ALMA (ESO/NAOJ/NRAO)/M. Maercker et al.

In het geval van het zonnestelsel zou het echter een schok zijn als de Aarde en alle planeten niet in een spiraal van de Zon weg zouden draaien. Het verhaal waarom wij in een spiraal van de Zon weg moeten draaien is zo eenvoudig en overtuigend dat het onmogelijk is het te negeren.

De Zon geeft energie af, die wij waarnemen, waardoor wij de snelheid van het massaverlies kunnen berekenen via Einstein’s E = mc2.

De massa van de Zon, samen met de baanparameters van onze planeten, bepaalt het pad en de vorm van hoe zij rond de Zon draaien.

Als we die massa veranderen, veranderen de banen met een gemakkelijk te berekenen hoeveelheid, zelfs met behulp van eenvoudige Newtoniaanse natuurkunde.

En als we die berekeningen doen, vinden we dat de Aarde van de Zon af beweegt met ~1.

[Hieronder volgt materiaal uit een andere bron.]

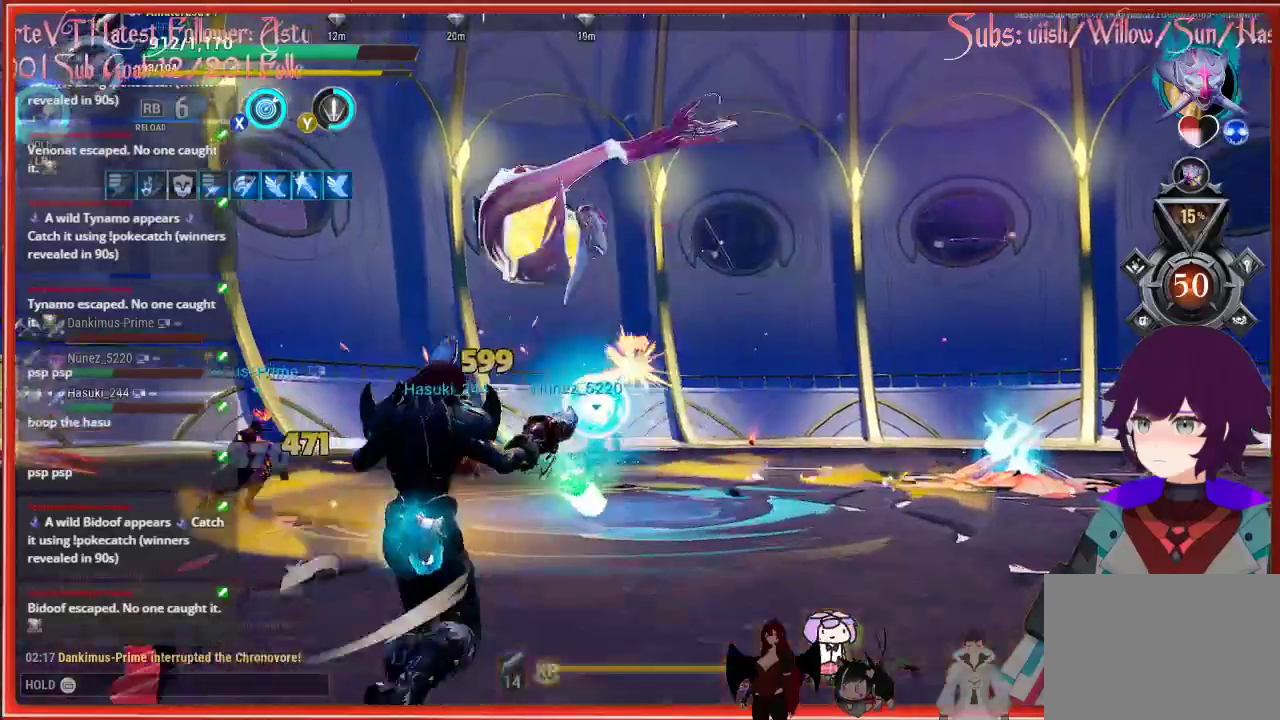
{"buttons": [], "left_stick": "up", "right_stick": "center", "events": []}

Als we de bekende objecten in het zonnestelsel op volgorde zetten, vallen vier binnenste, rotsachtige werelden en vier,… buitenste, reusachtige werelden op. Maar elk object dat om de zon draait draait spiraalsgewijs weg van het massieve centrum van ons zonnestelsel, omdat het zijn brandstof opbrandt en massa verliest. Hoewel we deze migratie niet direct hebben waargenomen, zijn de voorspellingen van de natuurkunde uiterst duidelijk.

NASA’s The Space Place

Het massaverlies van de zon, door het verbranden van haar nucleaire brandstof, zorgt ervoor dat elke massa die in ons zonnestelsel ronddraait, langzaam naar buiten spiraliseert naarmate de tijd verstrijkt. Zo’n 4,5 miljard jaar geleden stond onze planeet zo’n 50.000 kilometer dichter bij de Zon dan nu, en zal steeds verder weg komen te staan naarmate de Zon zich verder ontwikkelt.

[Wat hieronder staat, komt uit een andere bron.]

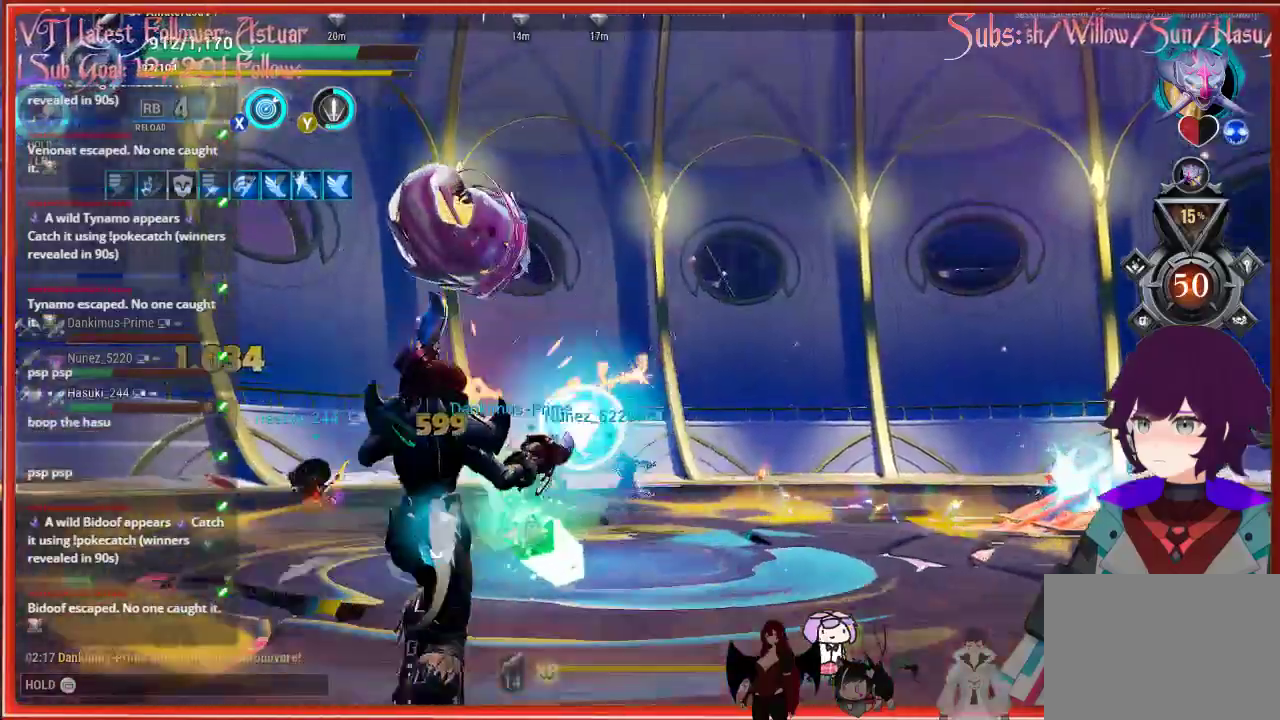
{"buttons": [], "left_stick": "up", "right_stick": "center", "events": []}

Met elke omloopbaan die voorbijgaat, raken de planeten steeds minder strak aan onze Zon gekluisterd. De snelheid waarmee de zon door haar brandstof heen brandt, neemt toe, waardoor alle planeten sneller naar buiten draaien. Hoewel dit de huidige planeten nooit zal ontkoppelen, is de langzame, gestage, buitenwaartse migratie van elke wereld onvermijdelijk.

We zijn dit jaar dichter bij de zon dan we ooit weer zullen zijn. Dit geldt ook voor elke planeet rond elke gevestigde ster in het heelal, wat ons nog een reden geeft om alles wat we vandaag hebben te waarderen.